How to Help Your Child Strengthen Against Peer Pressure

How to Prepare Your Child for Peer Pressure

Our children are our most prized treasures, and we know that we can take on anything we need to, if it means their well-being and happiness. We invest time and effort into giving them a good home and rearing them well, go the extra mile in giving them guidance, and sometimes reverse-engineer the impossible so we can be there when they need us.

As parents, though, we are also not blind to the fact that we are not the only important people in the lives of our kids. They are their own individuals, and they should be given the freedom to make their own choices. Their friends, for instance, are theirs; there is nothing we can say or do that can effectively drive a rift between our children and the people they associate themselves with. If we force the issue, additionally, we will only succeed at driving a rift between them and us.

Coming to Terms with Peer Pressure

All that said, however, we still worry. Peer pressure is a powerful force that can sometimes shape a person’s life … for the worst. We know, because we’ve been there; we’ve seen how it works, and we have personally experienced its pull.

What we need to realize, though, is that we – as parents – have to come to terms with peer pressure ourselves, so that we can help our children manage it well. Here are a few key things we need to remember about peer pressure:

  • It has several forms. According to a professor of psychology at Florida Atlantic University, there are at least two types of peer pressure: implicit and explicit. Explicit refers to the dynamics that result from external sources, while implicit peer pressure is the internalization that children take away from the dynamics. Take for instance, a child who goes to school on his first day sporting clothing that is largely different from that of his or her peers. After a few days at the school, the child tells his or her parents that a change in clothes may be necessary. This could be influenced by the possibility of the odd clothes being made objects of ridicule of the other students (explicit peer pressure), or the child’s own desire to fit in and be just like everybody else (implicit pressure). So when we think about peer pressure, we should remember that it is not only present in the way we have come to associate it with.
  • It influences brain development in teens. A study by researchers at Temple University found that peer pressure influences the parts of the brain that are involved in risk and reward. In other words, adolescents are more likely to engage in risky behavior if they are with friends, compared to if they were on their own. As parents, we should take this into consideration, where providing guidance is concerned.
^^^^^^^^^^^^^^^^
▶ [Description of the task]
Write the next part of the article on peer pressure, picking up right after its last sentence. The listing that comes after has nothing to do with this article.

▶ [Given material]
^^^^^^^^^^^^^^^^
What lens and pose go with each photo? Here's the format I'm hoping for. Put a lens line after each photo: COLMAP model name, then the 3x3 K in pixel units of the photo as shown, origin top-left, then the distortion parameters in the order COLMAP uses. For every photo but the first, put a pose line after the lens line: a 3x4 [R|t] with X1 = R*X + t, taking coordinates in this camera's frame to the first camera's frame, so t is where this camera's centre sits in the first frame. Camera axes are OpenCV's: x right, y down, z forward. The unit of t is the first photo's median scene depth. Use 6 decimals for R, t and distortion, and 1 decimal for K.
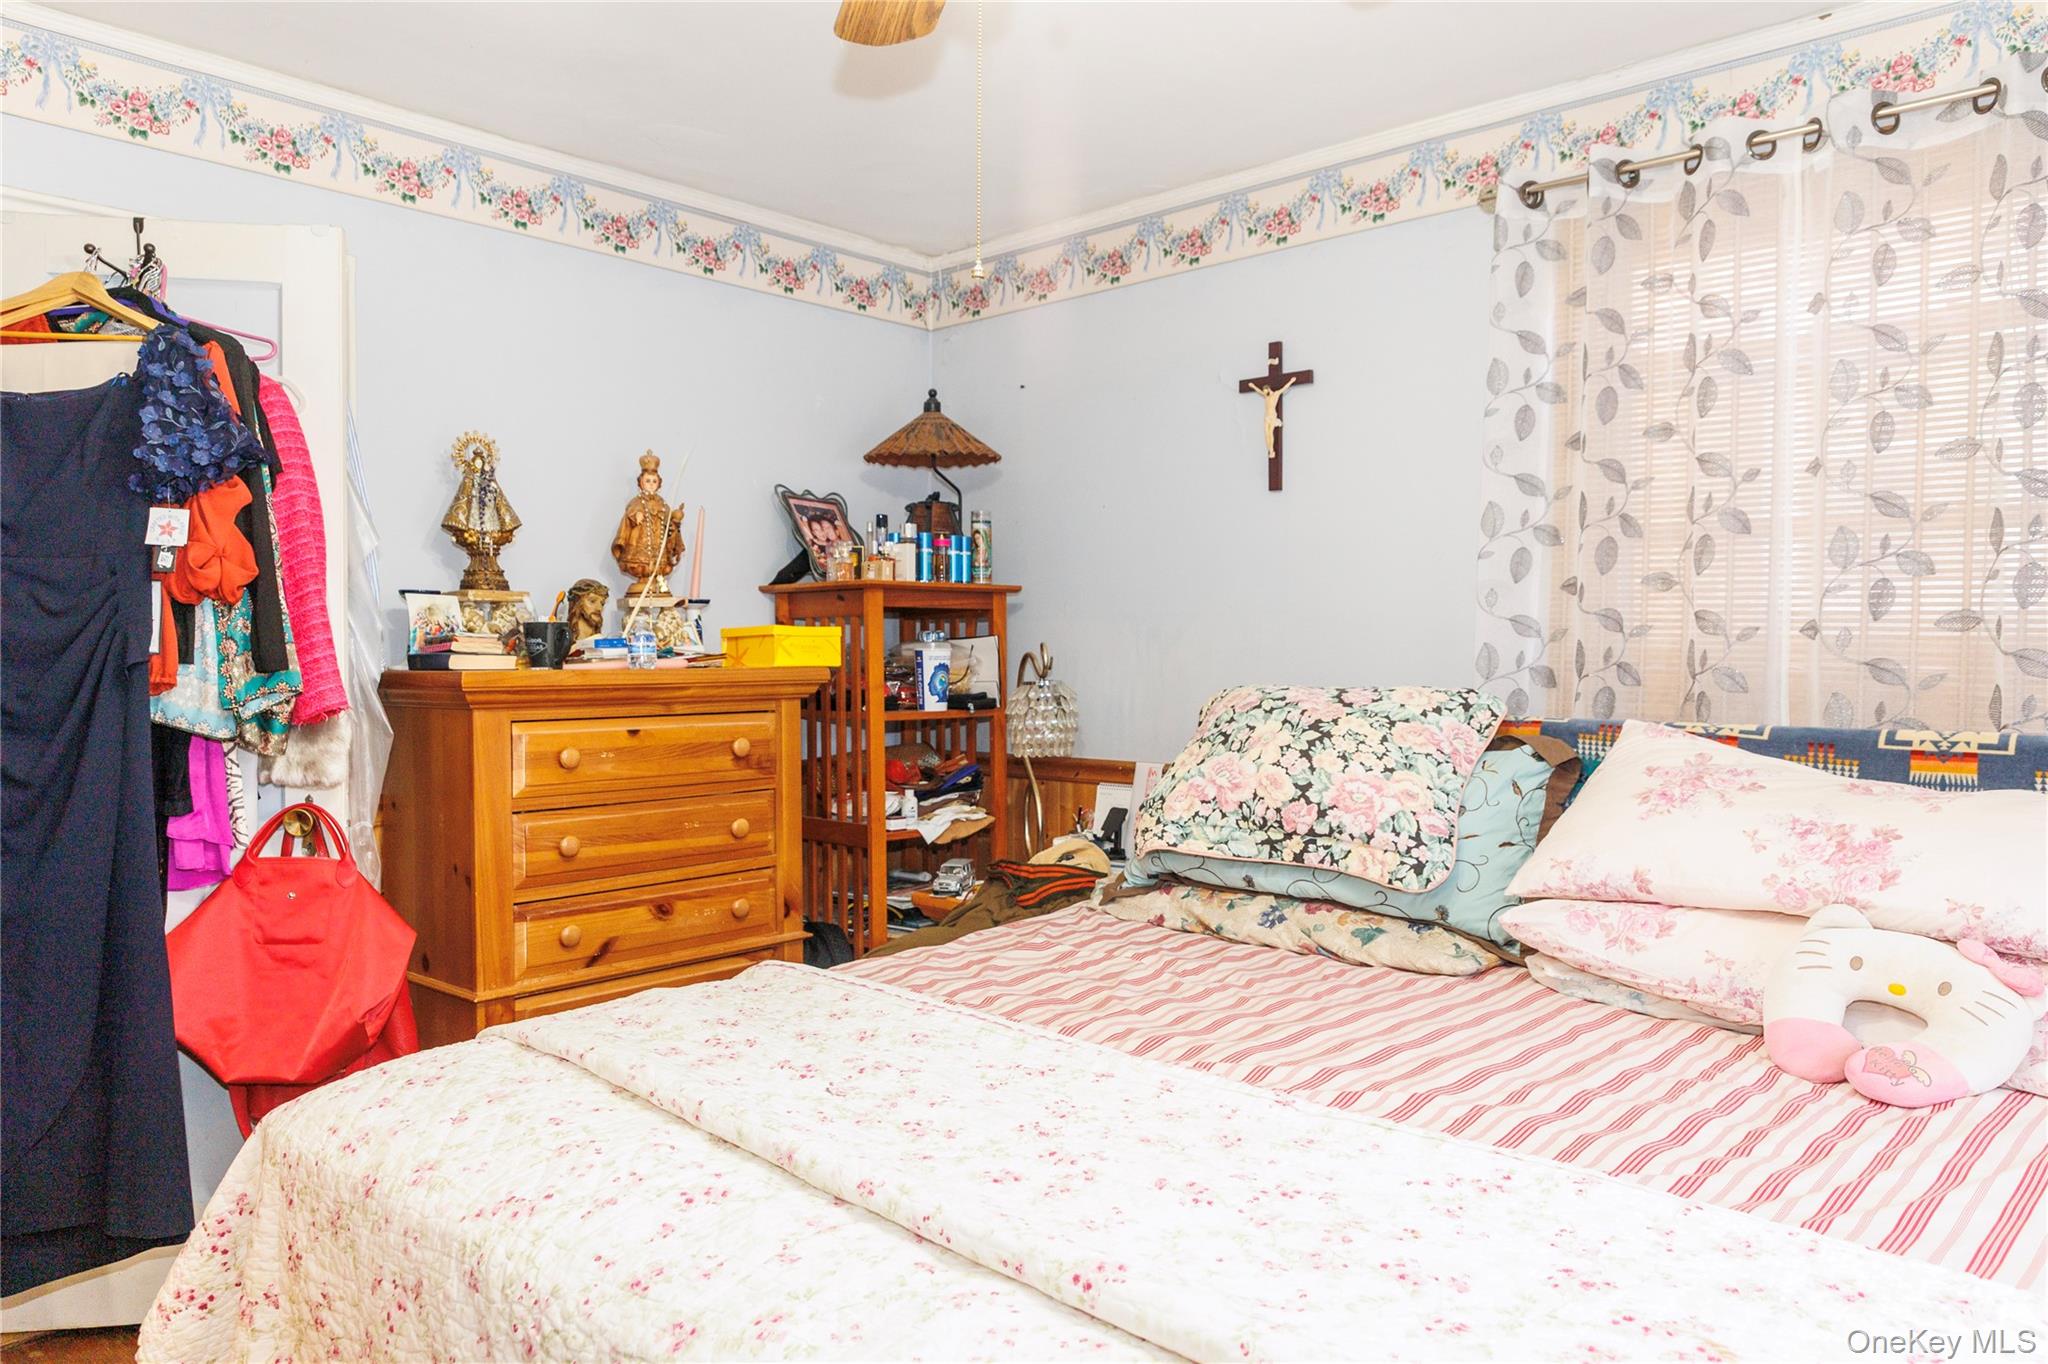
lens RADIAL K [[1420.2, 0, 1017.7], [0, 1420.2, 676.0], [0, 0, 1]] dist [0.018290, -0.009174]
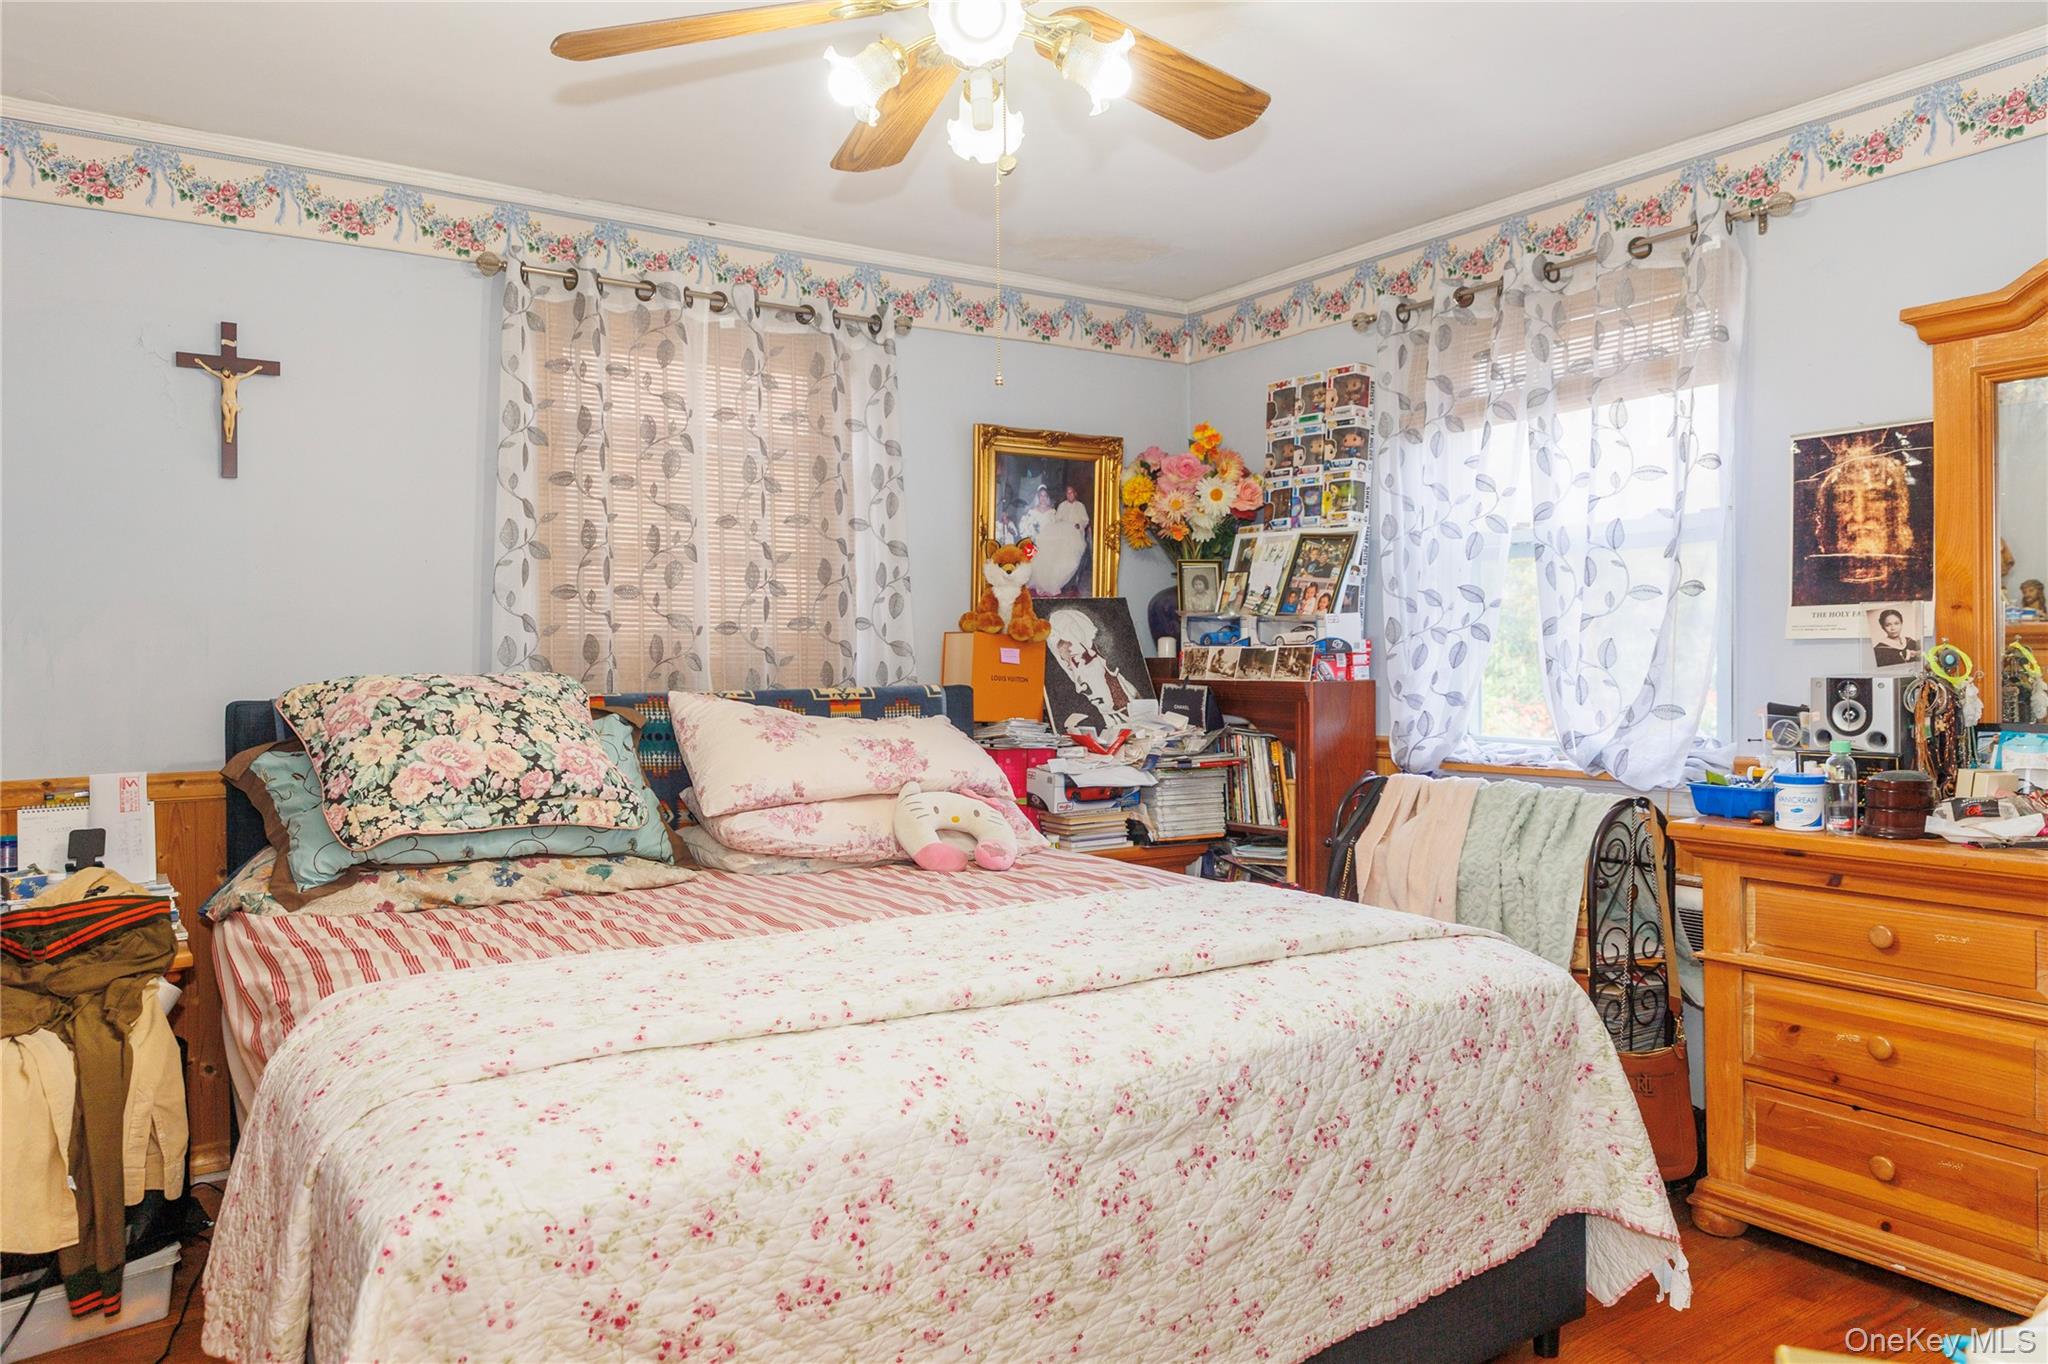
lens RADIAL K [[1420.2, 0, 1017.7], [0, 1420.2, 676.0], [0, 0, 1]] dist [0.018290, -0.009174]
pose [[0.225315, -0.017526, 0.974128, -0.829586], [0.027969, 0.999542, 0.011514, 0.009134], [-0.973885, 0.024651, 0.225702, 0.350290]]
^^^^^^^^^^^^^^^^
▶ [Answer for the task]
  • Our children will be exposed to it. There is no way to protect our children from peer pressure, short of sequestering them from society. We have to be able to accept that we need to let them go and forge their own way. The prospect seems scary, but this freedom is critical to the growth of our children.

Helping Prepare Our Children For Peer Pressure

So with all of that out of the way, let’s get down to it. How do you prepare your child to deal with peer pressure at school?

  1. Establish good communication.

    A core factor to guiding our kids through the forces that shape them at school is constant, open, and honest communication. As parents, we hold sway over all the other influences that our children are exposed to, and it is important that we let our children know that they can come to us for anything.

    You do not have to be an overbearing parent, and you do not need to keep tabs on your children all the time. Just establish a pattern where you take the time to sit down and ask your children about how their day went, or what they did. Be on the lookout for signs that could indicate a problem, whether it’s trivial or not. These conversations should be used as a gauge for how our children are feeling.

    In return, encourage your children to ask you questions. Sometimes, it takes getting insights into other perspectives to shape the way our children see the world, and decide things on their own.

  2. Instill good values.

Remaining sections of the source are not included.